Newly created co-chair positions give Silverman and Graboff responsibility for primetime, latenight and daytime, as well as NBC’s digital efforts. They’ll also oversee marketing and business affairs for the network and the studio.
Broad scope of Silverman’s and Graboff’s power make it clear that Zucker has created a completely new role for Silverman, with Reilly exiting after realizing he had received another strong vote of no confidence from Zucker.
“No other structure like this exists anywhere else in Hollywood,” Silverman said, noting the digital component of his job will be key.
Zucker said combining the network, studio and digital domains into one job will give Silverman “the opportunity to redefine our programming, our relationship with advertisers and our ongoing commitment to the new digital frontier.”
Silverman noted he “grew up watching NBC and have always loved this network. So this is a dream job for me.”
Graboff praised his new partner as “a brilliant producer and a true out-of-the-box thinker who wants to change the business model of this industry. We complement each other very well.”
Tuesday afternoon, Graboff, Silverman and Zucker met with NBC staffers to explain the moves. Silverman evoked Brandon Tartikoff’s name, saying the late NBC programmer taught him the importance of passion.
Silverman vowed to make NBC the successful net its staffers want it to be and said he had ideas about how the Peacock should take on big guns such as “American Idol.”
As for Reilly, Zucker said the departed exec “has given us some incredibly important, high-quality new series in recent years, and his legacy will be evident for many years to come in NBC’s primetime schedule.”

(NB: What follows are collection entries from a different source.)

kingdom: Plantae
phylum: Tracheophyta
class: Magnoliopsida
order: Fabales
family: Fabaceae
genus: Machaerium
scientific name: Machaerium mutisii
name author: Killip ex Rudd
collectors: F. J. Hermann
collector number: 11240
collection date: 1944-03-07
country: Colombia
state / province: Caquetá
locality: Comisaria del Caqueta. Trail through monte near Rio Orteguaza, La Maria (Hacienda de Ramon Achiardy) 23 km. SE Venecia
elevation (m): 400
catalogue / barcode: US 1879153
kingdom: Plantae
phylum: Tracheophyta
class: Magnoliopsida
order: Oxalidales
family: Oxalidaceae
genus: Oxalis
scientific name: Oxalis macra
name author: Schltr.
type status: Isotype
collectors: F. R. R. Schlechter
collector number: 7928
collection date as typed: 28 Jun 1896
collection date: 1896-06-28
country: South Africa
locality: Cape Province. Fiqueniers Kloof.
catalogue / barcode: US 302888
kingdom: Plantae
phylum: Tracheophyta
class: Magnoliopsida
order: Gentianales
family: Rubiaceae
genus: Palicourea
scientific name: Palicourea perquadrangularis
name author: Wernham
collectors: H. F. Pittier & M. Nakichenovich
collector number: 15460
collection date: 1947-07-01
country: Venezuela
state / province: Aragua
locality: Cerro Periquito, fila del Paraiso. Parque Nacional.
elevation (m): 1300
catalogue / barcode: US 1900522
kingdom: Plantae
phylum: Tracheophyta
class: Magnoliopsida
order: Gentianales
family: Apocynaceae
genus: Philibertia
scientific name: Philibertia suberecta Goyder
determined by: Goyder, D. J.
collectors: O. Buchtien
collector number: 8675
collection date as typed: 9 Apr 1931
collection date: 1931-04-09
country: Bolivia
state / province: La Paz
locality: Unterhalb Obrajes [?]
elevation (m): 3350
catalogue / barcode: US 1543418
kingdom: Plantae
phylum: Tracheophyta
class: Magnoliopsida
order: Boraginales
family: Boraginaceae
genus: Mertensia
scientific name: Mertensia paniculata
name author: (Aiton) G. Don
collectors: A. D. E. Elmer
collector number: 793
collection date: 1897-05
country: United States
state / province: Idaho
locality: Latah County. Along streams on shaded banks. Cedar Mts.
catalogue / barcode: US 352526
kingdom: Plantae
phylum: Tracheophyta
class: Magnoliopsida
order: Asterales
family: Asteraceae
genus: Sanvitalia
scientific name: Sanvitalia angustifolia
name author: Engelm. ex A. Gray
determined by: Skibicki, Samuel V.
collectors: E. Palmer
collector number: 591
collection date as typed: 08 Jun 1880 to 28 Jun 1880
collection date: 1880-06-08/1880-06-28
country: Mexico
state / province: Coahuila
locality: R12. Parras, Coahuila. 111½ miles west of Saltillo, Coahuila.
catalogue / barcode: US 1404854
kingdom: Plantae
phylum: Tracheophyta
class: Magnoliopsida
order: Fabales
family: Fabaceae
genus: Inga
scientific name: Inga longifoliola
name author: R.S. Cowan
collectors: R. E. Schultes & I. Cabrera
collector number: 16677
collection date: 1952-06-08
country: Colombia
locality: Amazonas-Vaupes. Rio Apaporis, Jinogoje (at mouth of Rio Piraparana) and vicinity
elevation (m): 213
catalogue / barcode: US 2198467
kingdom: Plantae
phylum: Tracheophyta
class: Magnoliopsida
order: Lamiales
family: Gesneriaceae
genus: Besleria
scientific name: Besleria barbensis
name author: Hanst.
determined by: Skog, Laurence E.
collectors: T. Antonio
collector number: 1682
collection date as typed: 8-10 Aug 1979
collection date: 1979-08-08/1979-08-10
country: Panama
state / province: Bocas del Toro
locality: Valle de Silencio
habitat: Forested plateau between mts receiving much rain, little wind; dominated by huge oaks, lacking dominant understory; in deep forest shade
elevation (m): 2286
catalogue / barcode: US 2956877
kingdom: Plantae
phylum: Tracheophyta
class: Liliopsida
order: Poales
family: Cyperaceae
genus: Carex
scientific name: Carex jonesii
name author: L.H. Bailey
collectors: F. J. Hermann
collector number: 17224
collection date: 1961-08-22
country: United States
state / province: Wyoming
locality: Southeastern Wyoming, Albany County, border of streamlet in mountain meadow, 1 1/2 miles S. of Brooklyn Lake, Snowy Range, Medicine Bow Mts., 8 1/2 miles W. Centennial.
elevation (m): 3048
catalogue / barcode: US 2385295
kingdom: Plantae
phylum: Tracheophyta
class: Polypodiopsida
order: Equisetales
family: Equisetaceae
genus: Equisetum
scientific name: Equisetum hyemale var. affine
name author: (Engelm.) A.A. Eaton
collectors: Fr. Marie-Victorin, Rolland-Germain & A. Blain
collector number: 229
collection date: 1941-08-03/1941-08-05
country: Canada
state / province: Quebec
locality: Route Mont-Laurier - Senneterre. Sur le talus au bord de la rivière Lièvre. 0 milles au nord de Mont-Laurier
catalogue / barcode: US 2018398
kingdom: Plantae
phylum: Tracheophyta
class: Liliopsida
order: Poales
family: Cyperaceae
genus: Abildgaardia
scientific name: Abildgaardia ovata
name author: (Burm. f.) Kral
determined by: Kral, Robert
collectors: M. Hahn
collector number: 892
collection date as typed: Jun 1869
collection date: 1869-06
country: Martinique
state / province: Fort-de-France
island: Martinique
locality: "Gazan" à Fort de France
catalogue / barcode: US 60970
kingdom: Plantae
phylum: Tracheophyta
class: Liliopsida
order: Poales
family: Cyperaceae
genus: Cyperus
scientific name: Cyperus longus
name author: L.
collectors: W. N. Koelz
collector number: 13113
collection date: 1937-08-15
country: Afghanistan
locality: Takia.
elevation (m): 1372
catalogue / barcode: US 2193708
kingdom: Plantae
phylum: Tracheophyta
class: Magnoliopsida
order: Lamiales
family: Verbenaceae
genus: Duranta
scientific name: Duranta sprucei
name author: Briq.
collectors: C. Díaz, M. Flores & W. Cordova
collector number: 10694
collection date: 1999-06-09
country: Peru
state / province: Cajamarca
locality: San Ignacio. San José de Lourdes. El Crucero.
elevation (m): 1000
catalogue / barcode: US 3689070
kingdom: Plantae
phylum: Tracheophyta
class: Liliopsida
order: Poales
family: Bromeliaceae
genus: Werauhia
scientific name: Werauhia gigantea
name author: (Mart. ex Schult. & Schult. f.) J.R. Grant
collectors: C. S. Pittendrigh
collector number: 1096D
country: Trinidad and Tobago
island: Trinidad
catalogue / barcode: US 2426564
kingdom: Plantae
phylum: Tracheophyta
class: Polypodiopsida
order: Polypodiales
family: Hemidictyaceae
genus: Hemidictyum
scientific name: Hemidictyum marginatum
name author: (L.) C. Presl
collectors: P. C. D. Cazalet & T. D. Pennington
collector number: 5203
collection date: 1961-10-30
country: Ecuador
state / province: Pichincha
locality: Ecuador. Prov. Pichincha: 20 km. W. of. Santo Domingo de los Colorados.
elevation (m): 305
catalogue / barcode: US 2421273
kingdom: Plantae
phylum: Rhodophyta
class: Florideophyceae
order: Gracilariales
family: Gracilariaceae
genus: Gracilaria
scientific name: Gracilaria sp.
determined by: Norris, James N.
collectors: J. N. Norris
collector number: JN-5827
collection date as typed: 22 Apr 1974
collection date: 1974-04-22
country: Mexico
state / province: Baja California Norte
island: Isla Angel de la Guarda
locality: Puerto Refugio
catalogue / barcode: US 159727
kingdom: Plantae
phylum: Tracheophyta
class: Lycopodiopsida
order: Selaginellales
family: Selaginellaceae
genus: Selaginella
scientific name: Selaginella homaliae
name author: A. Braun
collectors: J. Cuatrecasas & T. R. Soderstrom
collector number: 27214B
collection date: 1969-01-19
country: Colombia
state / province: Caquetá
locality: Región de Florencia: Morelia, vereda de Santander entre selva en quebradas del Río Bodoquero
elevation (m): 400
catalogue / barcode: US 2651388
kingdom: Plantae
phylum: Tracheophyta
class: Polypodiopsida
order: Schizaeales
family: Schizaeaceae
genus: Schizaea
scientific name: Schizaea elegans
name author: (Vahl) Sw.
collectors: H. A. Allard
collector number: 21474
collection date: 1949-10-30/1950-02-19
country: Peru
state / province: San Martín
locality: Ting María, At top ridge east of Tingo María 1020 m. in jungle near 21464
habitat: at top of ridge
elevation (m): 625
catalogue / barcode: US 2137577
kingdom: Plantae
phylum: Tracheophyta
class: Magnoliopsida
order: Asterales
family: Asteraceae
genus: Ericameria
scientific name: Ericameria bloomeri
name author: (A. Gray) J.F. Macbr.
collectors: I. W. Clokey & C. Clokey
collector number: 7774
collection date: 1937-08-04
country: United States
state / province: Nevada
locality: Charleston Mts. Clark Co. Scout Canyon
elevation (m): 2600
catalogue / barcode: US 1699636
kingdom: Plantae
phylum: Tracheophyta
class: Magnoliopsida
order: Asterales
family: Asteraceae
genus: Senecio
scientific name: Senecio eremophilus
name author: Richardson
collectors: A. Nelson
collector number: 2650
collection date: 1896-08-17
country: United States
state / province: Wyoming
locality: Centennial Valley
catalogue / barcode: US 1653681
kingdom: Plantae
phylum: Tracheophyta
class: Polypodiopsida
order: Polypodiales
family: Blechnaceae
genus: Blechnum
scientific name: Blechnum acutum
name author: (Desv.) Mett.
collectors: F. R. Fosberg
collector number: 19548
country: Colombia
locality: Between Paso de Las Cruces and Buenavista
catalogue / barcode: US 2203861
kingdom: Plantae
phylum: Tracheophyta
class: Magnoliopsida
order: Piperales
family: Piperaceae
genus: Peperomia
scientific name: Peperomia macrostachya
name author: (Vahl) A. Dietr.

Zucker wouldn’t get into the specifics surrounding Reilly’s departure, saying only that Reilly asked to be let out of his contract and that he didn’t stand in his way.
Reilly also declined to discuss his exit from the net but did say he was proud of the shows he left behind.
“I think there are shows there that are among the best in television and that will stand the best of time,” he told Daily Variety. “The brand had drifted away from what NBC was known for. When I came back, I would never hear anyone say they love NBC. By the end, I heard it consistently.”
Reilly conceded that the new hits “didn’t amount to big enough overall ratings yet. But I know we delivered shows that were people’s favorites, and that’s a start.”
Reilly’s departure was greeted with disappointment in many circles, with even rival execs praising his track record at NBC.
“Heroes,” “My Name Is Earl” and “The Office” are all “must-see TV,” said ABC Entertainment prexy Steve McPherson. ” ‘Fear Factor’ is not.”
McPherson said NBC will be worse off without Reilly.
“Kevin brought class and quality back to NBC, (and) he had the balls to back the stuff he believed in,” said McPherson, who’s been friends with Reilly for years. “He delivered about a hit every year, and I don’t know what more you can ask of an entertainment president.”
As for Pope, Graboff made it clear that if she wants to stay at NBC, the Peacock wants to keep her around.
“She’s a key part of the senior team,” said Graboff. “We want her to stay and hope she’ll stay.”
Pope’s future has been up in the air since last week, when she and other Peacock staffers were told the network and studio wouldn’t be folded into one unit as had been expected.
Under that scenario, Pope would’ve become the key exec on the production side. She was unhappy with the change in course, leading to some tense moments with senior NBC management.